Gain insight into AI performance with deeper understanding of metrics and dimensions of scoring.

Each evaluation returns scores for the quality of performance. When using Evaluate automatically there are a variety of metrics the LLM uses to judge and return scores.

Metrics

Evaluations are scored from the four key task types of AI capabilities. Each type has corresponding dimensions and metrics to deliver scores for the evaluation.

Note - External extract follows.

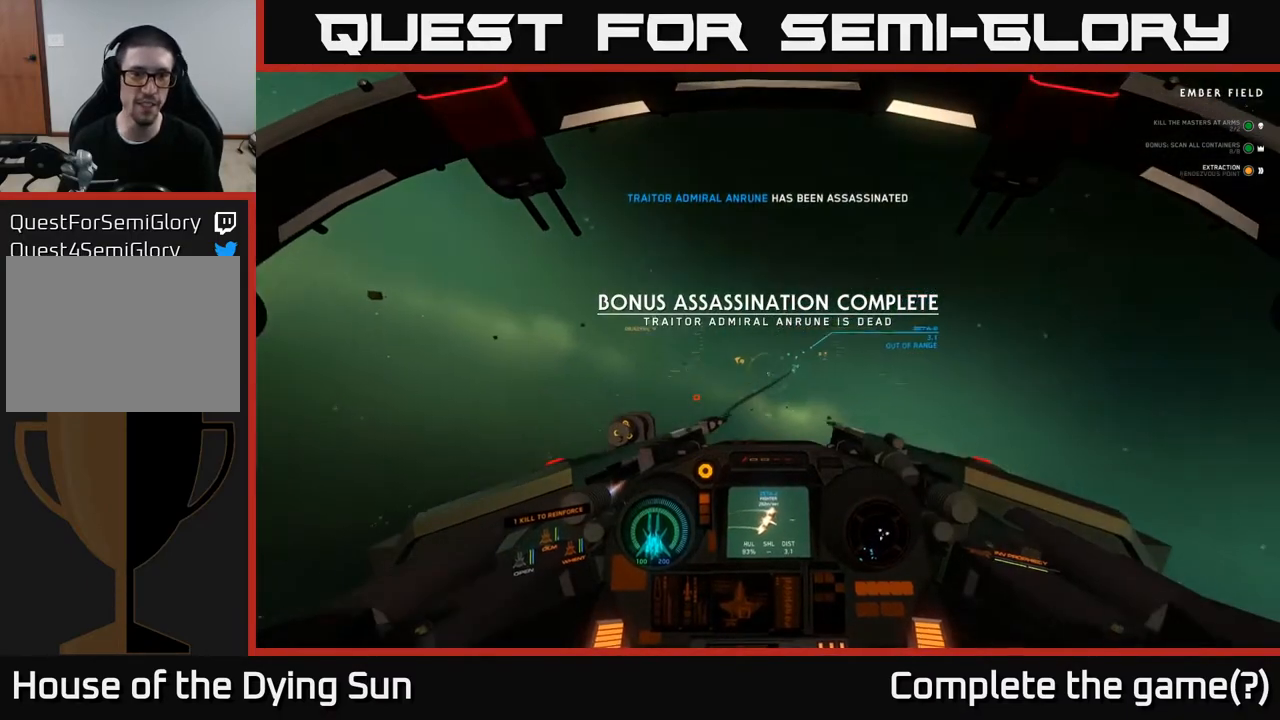
{"buttons": ["A", "L2"], "left_stick": "center", "right_stick": "center", "events": [[33, "right_stick", "left"], [150, "left_stick", "center"], [283, "right_stick", "center"], [483, "L2", "down"], [500, "A", "down"]]}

An evaluation is fully completed when every dimension is resolved.

Table 1.
Metric Metric Type Definition
Summarization Factual consistency LLM as a Judge The factual alignment between the summary and the summarized source.

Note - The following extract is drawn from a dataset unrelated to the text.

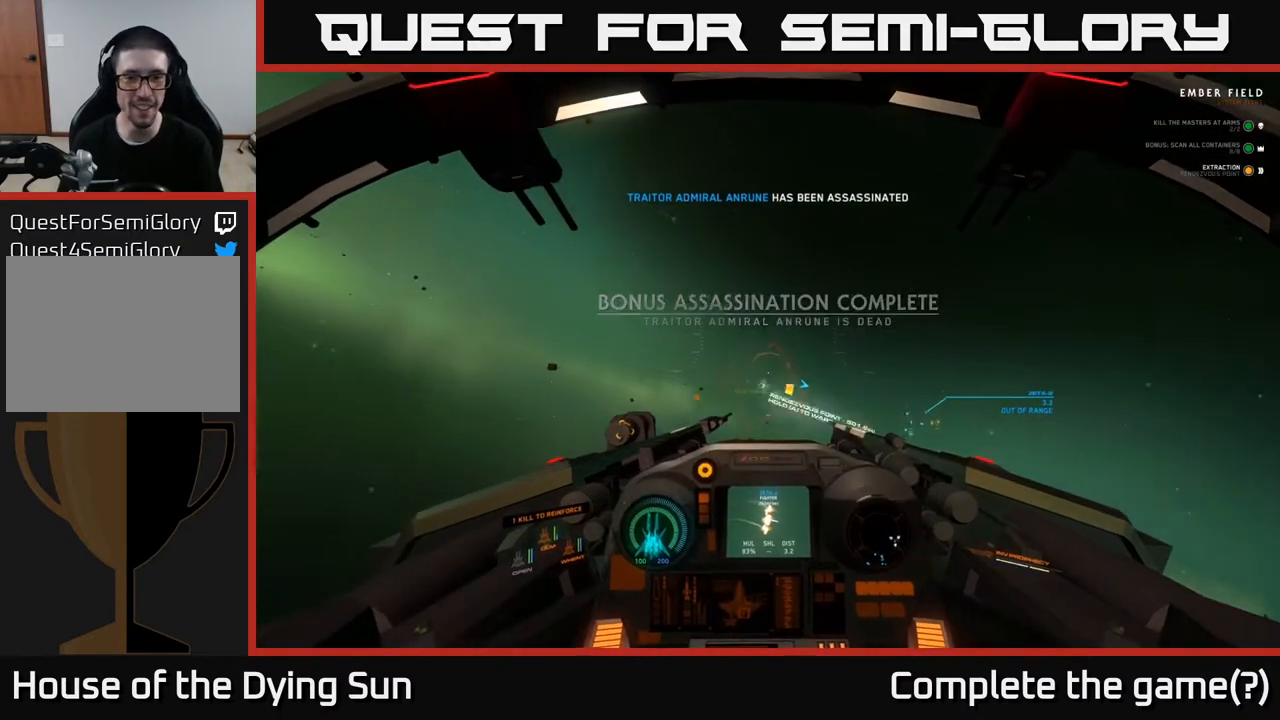
{"buttons": ["A", "L2"], "left_stick": "center", "right_stick": "center", "events": []}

Completeness LLM as a Judge Does the summary capture key points.
Bleu-2 NLP This metric measure precision of bigrams (sequences of two consecutive words) in the LLM output that match the reference text.
Rouge-2 NLP This metric measures recall of bigrams (sequences of two consecutive words) from the reference text that appear in the LLM output.

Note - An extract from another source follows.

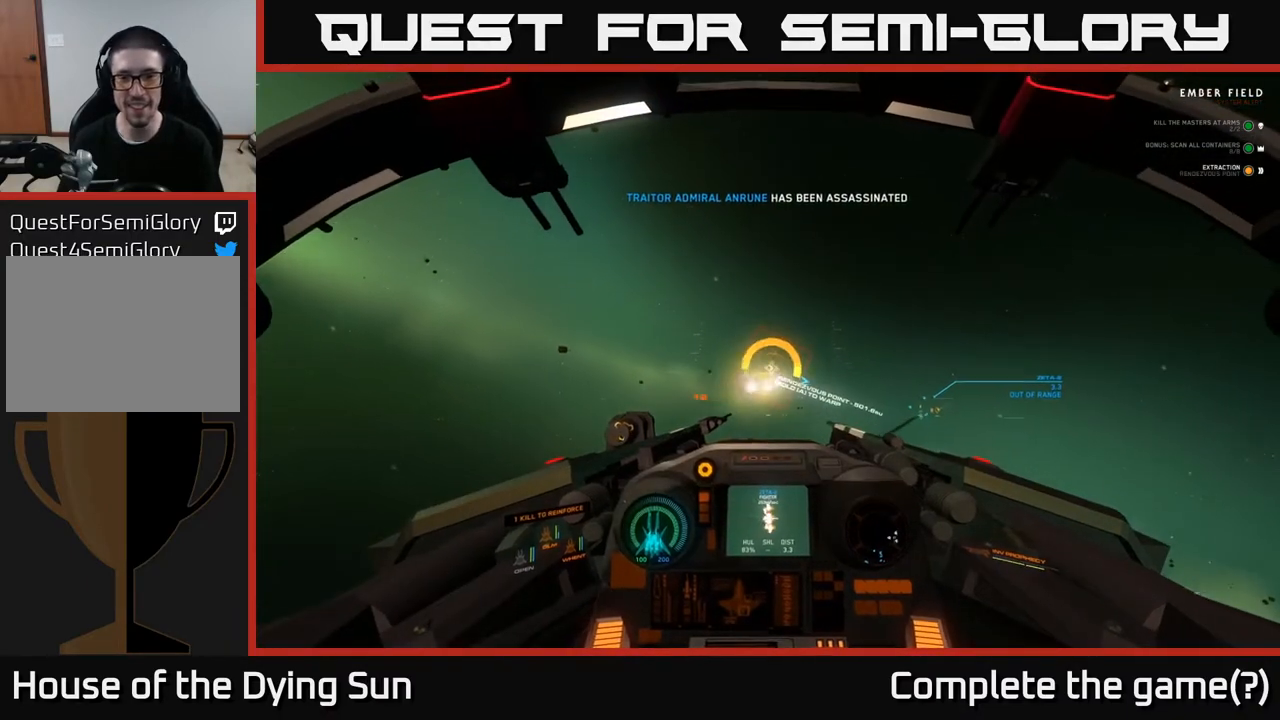
{"buttons": ["A", "L2"], "left_stick": "center", "right_stick": "center", "events": []}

Text generation Answer Relevance LLM as a Judge How relevant is the LLM output compared to the provided input?
Hallucination LLM as a Judge Whether LLM generates factually correct information by comparing the actual output to the provided context.
Bleu-2 NLP Answer's alignment with ground truth.
Rouge-2 NLP How relevant the LLM output is compared to the provided input?
Text extraction Answer relevance LLM as a Judge How relevant is the LLM output compared to the provided input?
Hallucination LLM as a Judge Whether LLM generates factually correct information by comparing the actual output to the provided context.
Ground truth equivalence LLM as a Judge Answer alignment with ground truth.
Text classification Correctness LLM as a Judge Is the predicted label correct.
Exact match NLP The metric checks for an exact match between the expected output and actual output.
Quasi exact match NLP This metric checks for an exact match between the expected output and actual output after normalizing them by lower-casing, removing punctuation and articles, and stripping extra white space.